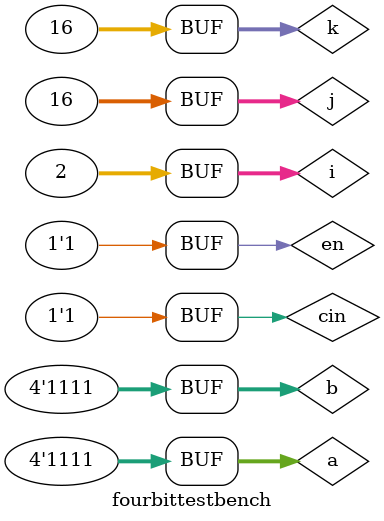
<source format=v>
`timescale 1ns/1ns
module fourbittestbench();
  /* reg [7:0]A; reg [7:0]B; reg cin;
	wire c; wire [7:0] s;
	integer k,i,j,f=0;
	  \8bitadder fba1(cin,A,B,c,s);
	
	initial begin
     $monitor("Printed by monitor command!, A=%d, B=%d, Cin=%d => S=%d, Cout=%d",A,B,cin,s,c);
	 for(k=0;k<2;k=k+1)
		begin
		  for(i=0;i<50;i=i+1)
		    begin
			   for(j=0;j<50;j=j+1)
			     begin
				     cin=k;
				     A=i;
				     B=j; 
					  #5;
					
				  end
			 end	
		end 
		
		
	
		end
		*/
	/* reg[4:0]a;
		wire[6:0]b;
		top_interface uut(a[4:0],b);
		integer k=0;
		initial begin
		for(k=0;k<10;k=k+1)
		begin
		 a[4]=1;
		 a[3:0]=k;
		
		#5;
		end
		end/*
		
		
		
	//	reg[3:0]A,B;
		//reg Cin;
		/*reg [3:0]sum;
		reg Cout;
		wire [7:0]bcd;
		integer k;
		
		// \4bitadder1 uut1(Cin,A,B,Cout,S);
   // bin_to_bcd uut2(Cout,sum,bcd);

initial begin
 for(k=0;k<32;k=k+1)
  begin
   {Cout,sum}=k;
	#5;
  end
end*/


reg[3:0]a,b;
reg cin,en;
wire [13:0]seg;
integer i,j,k;


//top_interface uut({cin,en,a,b},seg[13:7],seg[6:0]);

bin_to_7seg uut1(a,b,cin,en,seg);
initial begin
en=0;
#100 en=1;
#100 en=0;
for(i=0;i<2;i=i+1)
  for(j=0;j<16;j=j+1)
   for(k=0;k<16;k=k+1)
	begin
	cin=i;
	a=j;b=k;
	#5;
	end
	

end
		
initial
begin
#300 en=0; #300 en=1;
end		
		
	
		
		
endmodule
</source>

________________________________________

Whenever the string "initial" shows up in a line of the records, copy that line.

	initial begin
		initial begin
initial begin
initial begin
initial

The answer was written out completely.